Anybody worried about the fate of the Alltel Ice Den in north Scottsdale now that the Phoenix Coyotes have moved west can rest easy.
In December, the National Hockey League team moved practices to the new Glendale Arena. The Ice Den’s sports bar closed a few weeks ago. Coyotes corporate offices will move out at the end of this month.
But check out what’s moving in to the two-rink complex at 9375 E. Bell Road. An expanded-menu Peter Piper Pizza and a full-sized Mountainside Fitness Center plan to take over big chunks of the empty space. Popular coffeehouse, yogurt and bagel chains are eyeing space in the lobby. And a couple of local educational entities are thinking of setting up satellite classrooms in the soon-to-be-empty offices, said Mike O’Hearn, president of Coyotes Ice, the rink’s parent company.
Already, all the prime-time ice vacated by the team has been snapped up.
“We are sold out, and we continue to have a waiting list,” O’Hearn said. “We have the third-largest skating program in the country according to the (United States Figure Skating Association).
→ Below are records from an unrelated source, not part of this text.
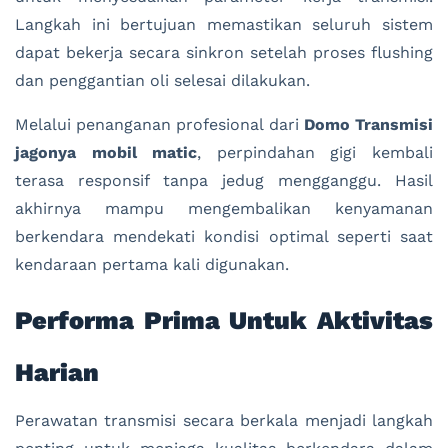
Langkah ini bertujuan memastikan seluruh sistem
dapat bekerja secara sinkron setelah proses flushing
dan penggantian oli selesai dilakukan.
Melalui penanganan profesional dari
Domo Transmisi
jagonya mobil matic
, perpindahan gigi kembali
terasa responsif tanpa jedug mengganggu. Hasil
akhirnya mampu mengembalikan kenyamanan
berkendara mendekati kondisi optimal seperti saat
kendaraan pertama kali digunakan.
Performa Prima Untuk Aktivitas
Harian
Perawatan transmisi secara berkala menjadi langkah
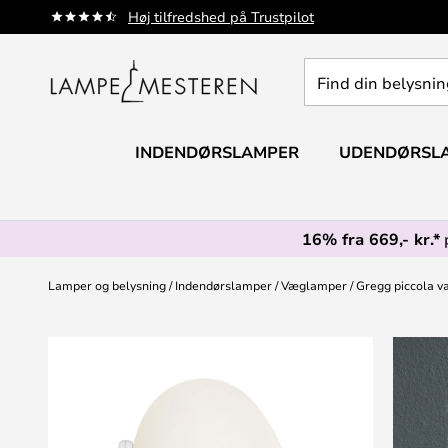
Skip
Høj tilfredshed på Trustpilot
to
Content
Find
din
belysning
INDENDØRSLAMPER
UDENDØRSL
16% fra 669,- kr.*
Lamper og belysning
Indendørslamper
Væglamper
Gregg piccola væ
Gå
til
slutningen
af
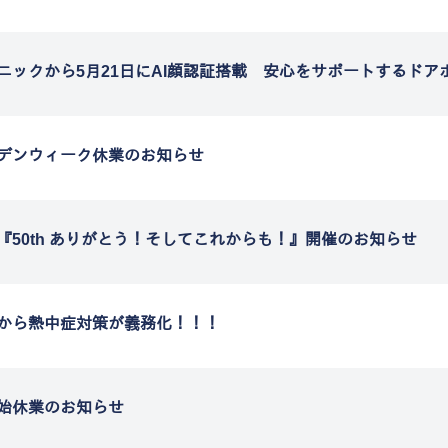
ニックから5月21日にAI顔認証搭載 安心をサポートするドア
デンウィーク休業のお知らせ
『50th ありがとう！そしてこれからも！』開催のお知らせ
から熱中症対策が義務化！！！
始休業のお知らせ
We also have the largest youth hockey program in the Valley and the largest men’s adult hockey program.”
And all those folks skating or watching the rink action are likely to get hungry or thirsty.
That, plus access to thousands of homes in the nearby McDowell Mountain Ranch master-planned community and even more expected to be built on state-owned land across the street from the Ice Den, have piqued the interest of local eateries.
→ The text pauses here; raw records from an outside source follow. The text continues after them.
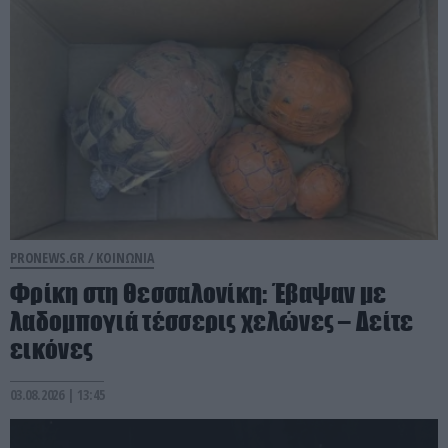
PRONEWS.GR /
ΚΟΙΝΩΝΙΑ
Φρίκη στη Θεσσαλονίκη: Έβαψαν με
λαδομπογιά τέσσερις χελώνες – Δείτε
εικόνες
03.08.2026 | 13:45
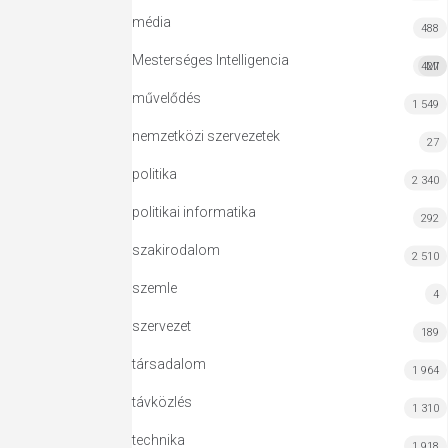
média
488
Mesterséges Intelligencia
427
MI
művelődés
1 549
nemzetközi szervezetek
27
politika
2 340
politikai informatika
292
szakirodalom
2 510
szemle
4
szervezet
189
társadalom
1 964
távközlés
1 310
technika
1 918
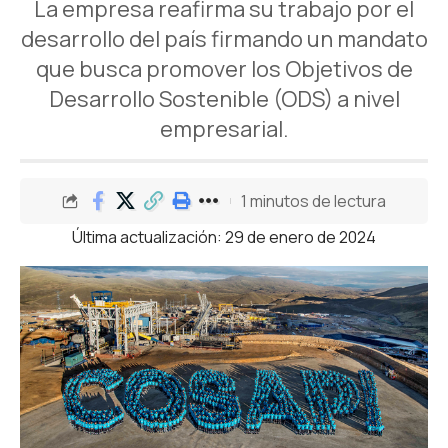
La empresa reafirma su trabajo por el
desarrollo del país firmando un mandato
que busca promover los Objetivos de
Desarrollo Sostenible (ODS) a nivel
empresarial.
1 minutos de lectura
Última actualización: 29 de enero de 2024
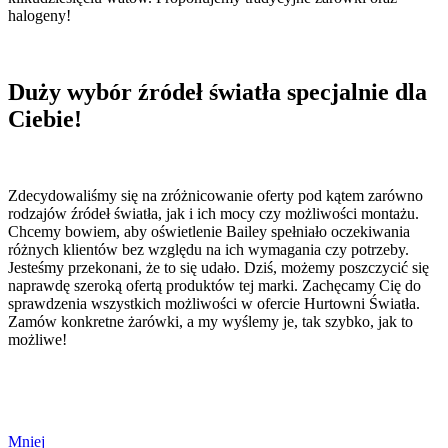
halogeny!
Duży wybór źródeł światła specjalnie dla
Ciebie!
Zdecydowaliśmy się na zróżnicowanie oferty pod kątem zarówno
rodzajów źródeł światła, jak i ich mocy czy możliwości montażu.
Chcemy bowiem, aby oświetlenie Bailey spełniało oczekiwania
różnych klientów bez względu na ich wymagania czy potrzeby.
Jesteśmy przekonani, że to się udało. Dziś, możemy poszczycić się
naprawdę szeroką ofertą produktów tej marki. Zachęcamy Cię do
sprawdzenia wszystkich możliwości w ofercie Hurtowni Światła.
Zamów konkretne żarówki, a my wyślemy je, tak szybko, jak to
możliwe!
Mniej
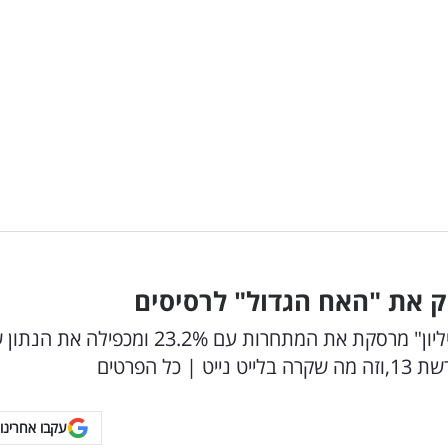
סק את "האח הגדול" לרסיסים
רייטינג: פער בלתי נתפס בפריים טיים: "המירוץ למיליון" מרסקת את המתחרות עם 23.2% ומכפילה 
עקבו אחרינו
Among them is Scottsdale-based Peter Piper Pizza, which already has a restaurant a few miles from the Ice Den, just south of the congested confluence of Frank Lloyd Wright Boulevard, Loop 101 and the CAP Canal. Peter Piper president Frank Sbordone said the new eatery will capture a new clientele.
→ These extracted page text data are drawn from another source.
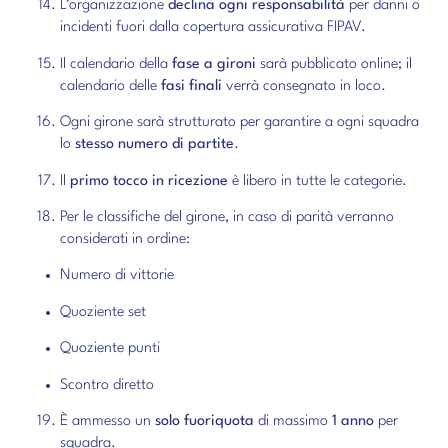
L’organizzazione
declina ogni responsabilità
per danni o
incidenti fuori dalla copertura assicurativa FIPAV.
Il calendario della
fase a gironi
sarà pubblicato online; il
calendario delle
fasi finali
verrà consegnato in loco.
Ogni girone sarà strutturato per garantire a ogni squadra
lo
stesso numero di partite
.
Il
primo tocco in ricezione
è libero in tutte le categorie.
Per le classifiche del girone, in caso di parità verranno
considerati in ordine:
Numero di vittorie
Quoziente set
Quoziente punti
Scontro diretto
È ammesso un
solo fuoriquota
di massimo
1 anno
per
squadra.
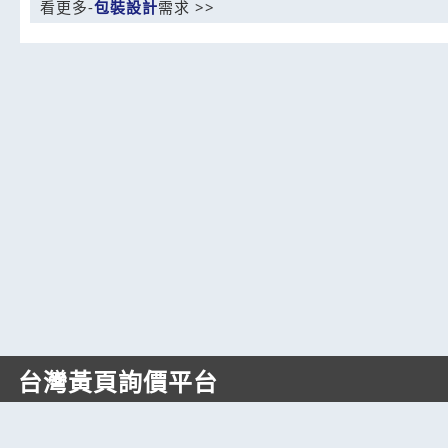
看更多-
包裝設計
需求 >>
台灣黃頁詢價平台
https://www.web66.com.tw
六六電商股份有限公司(統編28697248)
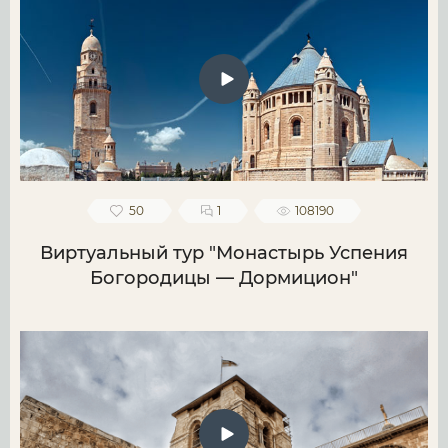
50
1
108190
Виртуальный тур "Монастырь Успения
Богородицы — Дормицион"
“We think the location is terrific, and we like that a lot of families use that facility,” Sbordone said.
A bonus, he said, is the Ice Den’s former restaurant tenants have left behind a complete kitchen, unlike the built-from-scratch Peter Piper locations, which have only pizza ovens.
Sbordone said Peter Piper also may experiment with longer hours to serve the late-night adult hockey leagues. The Ice Den restaurant will be one of the new-look versions of the eatery chain, he said. The company has opened just four of the reimaged restaurants including locations at Power and McKellips roads in Mesa, and at Gilbert and Williams Field roads on the Chandler-Gilbert border.
Sbordone hopes to open at the Ice Den in August. Another East Valley location, at Baseline and Ellsworth roads in Mesa, is slated for an October debut.
Chandler-based Mountainside Fitness, the largest locally owned health club chain in Arizona, plans to open its fifth gym in the former Coyotes training room and locker space.
The Ice Den version will include more than $500,000 in training equipment and amenities such as individual flat-screen TVs on the cardio machines, lemon-water coolers, complimentary towel service and wood lockers with locks that can be personally programmed, said owner Tom Hatten.
“We can handle 3,000 members, but we plan to cap it at 2,000,” Hatten said. His plan is to provide a “country-club feel” with as much equipment as a typical gym and no waiting.
The gym is expected to open in late summer.
Besides Peter Piper and Mountainside Fitness, the Ice Den plans to redo the expansive lobby, adding its own concession stand, O’Hearn said. The company also is in negotiations with coffeehouse chains such as Coffee Bean and Tea Leaf or Seattle’s Best, and ice cream or yogurt shops such as TCBY or Cold Stone Creamery to move into the lobby. And the game arcade area is being eyed by a bagel chain.
The rest of the lobby, which has wi-fi capabilities, will be outfitted with comfortable seats and TVs, he said.
The Coyotes corporate offices will become office space for lease, O’Hearn said.